#### Extrait du texte ####

C’est probablement en matière d’urbanisme que la municipalité a le plus de cartes en main : rénovation des bâtiments existants, règles plus contraignantes pour la construction de nouveaux bâtiments, végétalisation, perméabilisation des sols, et même de façon plus globale, l’organisation de la ville et sa gouvernance. Par les choix que la ville fait en matière d’urbanisme, elle agit sur plusieurs fronts :
son bilan carbone : en renforçant l’isolation thermique des bâtiments, en optimisant les systèmes de chauffage et climatisation, en optant pour des sources d’énergies bas carbone
la protection de sa population : en limitant l’impact des phénomènes extrêmes (canicules, fortes précipitations, inondations, feux de forêts… )
la protection de l’environnement : en favorisant le maintien de la biodiversité, par une meilleure gestion de notre patrimoine forestier, de nos ressources en eau, ...
Protéger les Sévriens
Samedi 18 juin 2022 a été le jour de juin le plus chaud jamais enregistré en France depuis que la météo existe. Certains ne voudraient y voir qu’un phénomène exceptionnel. Mais les experts du GIEC n’ont cessé de nous alerter sur l’effet que le réchauffement peut avoir sur les phénomènes climatiques : en particulier, des épisodes de chaleur plus intenses, plus précoces et plus fréquents. Ainsi, selon le CNRS, la France a connu 26 vagues de chaleur en 20 ans entre 2000 et 2020, contre 17 en plus de 50 ans, entre 1947 et 2000. Leur fréquence a donc déjà quadruplé !
Si les canicules frappent l’ensemble du territoire, elles sont particulièrement difficiles à supporter dans les villes où la température de l’air est plus élevée que dans les campagnes. C’est ce qu’on appelle les îlots de chaleur urbains (ICU).
Quelles en sont les causes :
· La chaleur stockée dans les matériaux urbains comme le béton, l’asphalte, ou le bitume qui absorbent le rayonnement solaire.
· La chaleur dues aux activités humaines : les moteurs des machines et des véhicules (particulièrement quand ils utilisent la climatisation, mais pas seulement).

#### Données à examiner ####

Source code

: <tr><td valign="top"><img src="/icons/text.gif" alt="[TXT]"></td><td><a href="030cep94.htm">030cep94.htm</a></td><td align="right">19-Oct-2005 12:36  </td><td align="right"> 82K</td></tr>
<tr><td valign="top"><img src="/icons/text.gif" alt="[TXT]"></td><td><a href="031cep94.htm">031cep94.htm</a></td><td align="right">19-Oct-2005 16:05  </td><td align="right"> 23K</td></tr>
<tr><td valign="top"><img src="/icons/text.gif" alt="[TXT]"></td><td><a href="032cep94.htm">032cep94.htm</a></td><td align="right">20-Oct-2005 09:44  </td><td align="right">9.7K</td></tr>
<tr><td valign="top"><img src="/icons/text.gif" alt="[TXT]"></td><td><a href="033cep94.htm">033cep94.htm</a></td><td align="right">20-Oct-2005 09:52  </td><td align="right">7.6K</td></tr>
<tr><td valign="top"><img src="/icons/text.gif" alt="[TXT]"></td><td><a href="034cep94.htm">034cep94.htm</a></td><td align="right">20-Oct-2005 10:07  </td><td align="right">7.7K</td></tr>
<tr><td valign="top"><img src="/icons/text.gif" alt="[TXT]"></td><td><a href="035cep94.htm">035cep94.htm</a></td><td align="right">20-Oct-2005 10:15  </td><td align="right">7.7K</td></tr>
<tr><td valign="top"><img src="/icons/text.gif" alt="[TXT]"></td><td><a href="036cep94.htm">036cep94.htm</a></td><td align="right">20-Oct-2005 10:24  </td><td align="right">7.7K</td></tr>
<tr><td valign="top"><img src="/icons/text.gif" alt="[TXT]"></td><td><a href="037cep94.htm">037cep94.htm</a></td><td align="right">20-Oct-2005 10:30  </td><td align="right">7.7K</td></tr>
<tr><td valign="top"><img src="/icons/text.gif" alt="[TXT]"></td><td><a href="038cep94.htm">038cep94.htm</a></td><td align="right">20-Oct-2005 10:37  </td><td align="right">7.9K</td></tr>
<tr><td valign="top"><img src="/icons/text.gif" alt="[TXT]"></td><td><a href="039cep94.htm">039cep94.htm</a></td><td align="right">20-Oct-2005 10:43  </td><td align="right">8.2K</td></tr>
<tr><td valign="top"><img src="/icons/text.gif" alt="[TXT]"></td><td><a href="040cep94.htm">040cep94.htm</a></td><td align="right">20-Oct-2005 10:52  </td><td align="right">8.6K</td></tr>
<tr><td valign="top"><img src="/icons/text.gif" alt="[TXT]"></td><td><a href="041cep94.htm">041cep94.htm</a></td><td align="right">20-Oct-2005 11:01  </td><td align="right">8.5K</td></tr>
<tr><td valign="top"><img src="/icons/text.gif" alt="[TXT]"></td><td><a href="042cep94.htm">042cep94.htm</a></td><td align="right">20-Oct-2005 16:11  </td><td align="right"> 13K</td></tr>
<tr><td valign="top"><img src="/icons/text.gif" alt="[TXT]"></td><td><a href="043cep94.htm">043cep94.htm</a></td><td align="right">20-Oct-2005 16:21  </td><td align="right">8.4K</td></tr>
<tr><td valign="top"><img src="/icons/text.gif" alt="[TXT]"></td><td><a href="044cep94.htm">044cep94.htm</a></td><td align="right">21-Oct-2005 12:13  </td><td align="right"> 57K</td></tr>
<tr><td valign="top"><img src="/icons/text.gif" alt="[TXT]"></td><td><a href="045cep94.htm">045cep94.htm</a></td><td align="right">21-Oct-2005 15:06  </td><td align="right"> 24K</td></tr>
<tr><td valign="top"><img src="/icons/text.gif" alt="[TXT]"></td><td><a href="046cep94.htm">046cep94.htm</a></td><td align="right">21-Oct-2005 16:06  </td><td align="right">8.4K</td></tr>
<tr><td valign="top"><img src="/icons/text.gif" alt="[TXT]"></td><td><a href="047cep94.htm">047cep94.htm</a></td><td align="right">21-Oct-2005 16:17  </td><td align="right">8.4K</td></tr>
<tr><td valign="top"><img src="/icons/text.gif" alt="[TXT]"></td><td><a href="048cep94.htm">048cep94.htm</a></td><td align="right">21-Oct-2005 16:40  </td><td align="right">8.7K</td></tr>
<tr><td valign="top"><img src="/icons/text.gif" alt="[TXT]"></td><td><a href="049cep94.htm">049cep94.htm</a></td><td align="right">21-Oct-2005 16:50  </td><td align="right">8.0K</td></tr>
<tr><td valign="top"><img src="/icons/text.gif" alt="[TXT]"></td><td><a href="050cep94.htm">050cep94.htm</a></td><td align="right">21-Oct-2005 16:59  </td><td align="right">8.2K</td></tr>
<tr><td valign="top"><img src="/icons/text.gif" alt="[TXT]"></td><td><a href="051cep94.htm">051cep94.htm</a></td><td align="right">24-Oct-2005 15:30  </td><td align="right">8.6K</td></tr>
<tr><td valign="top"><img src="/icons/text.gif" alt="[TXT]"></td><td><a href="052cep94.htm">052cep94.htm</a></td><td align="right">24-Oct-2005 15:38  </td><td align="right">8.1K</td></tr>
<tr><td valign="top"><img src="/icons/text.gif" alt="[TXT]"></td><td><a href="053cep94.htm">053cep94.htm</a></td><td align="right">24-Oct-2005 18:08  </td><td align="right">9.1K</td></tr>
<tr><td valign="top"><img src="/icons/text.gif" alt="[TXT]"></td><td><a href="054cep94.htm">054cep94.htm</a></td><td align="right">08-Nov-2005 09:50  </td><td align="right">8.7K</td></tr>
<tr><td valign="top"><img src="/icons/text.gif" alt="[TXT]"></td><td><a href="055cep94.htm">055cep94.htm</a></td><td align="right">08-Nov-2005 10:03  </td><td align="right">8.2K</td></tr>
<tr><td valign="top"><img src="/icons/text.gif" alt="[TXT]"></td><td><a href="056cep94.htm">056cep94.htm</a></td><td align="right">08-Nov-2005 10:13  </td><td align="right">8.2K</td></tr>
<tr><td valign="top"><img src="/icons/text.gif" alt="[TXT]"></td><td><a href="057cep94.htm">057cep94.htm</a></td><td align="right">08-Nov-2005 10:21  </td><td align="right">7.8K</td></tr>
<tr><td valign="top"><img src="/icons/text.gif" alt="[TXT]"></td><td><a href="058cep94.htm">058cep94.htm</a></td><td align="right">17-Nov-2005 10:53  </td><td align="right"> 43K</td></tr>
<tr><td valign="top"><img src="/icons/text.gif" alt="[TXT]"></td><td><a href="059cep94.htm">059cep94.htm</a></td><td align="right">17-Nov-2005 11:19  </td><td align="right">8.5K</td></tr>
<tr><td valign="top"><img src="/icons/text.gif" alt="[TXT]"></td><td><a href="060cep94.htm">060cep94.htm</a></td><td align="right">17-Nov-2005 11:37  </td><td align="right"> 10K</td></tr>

####

**Consigne 1**
D'après le CNRS, combien de vagues de chaleur la France a-t-elle connues entre 2000 et 2020, selon l'extrait sur l'urbanisme et le climat ?
**Consigne 2**
Recopiez à l'identique, dans l'extrait sur l'urbanisme et le climat, le passage qui va de « la protection de l’environnement » jusqu'à « en eau, ... ».

**Réponse attendue 1**
La France a connu 26 vagues de chaleur entre 2000 et 2020.

**Réponse attendue 2**
la protection de l’environnement : en favorisant le maintien de la biodiversité, par une meilleure gestion de notre patrimoine forestier, de nos ressources en eau, ...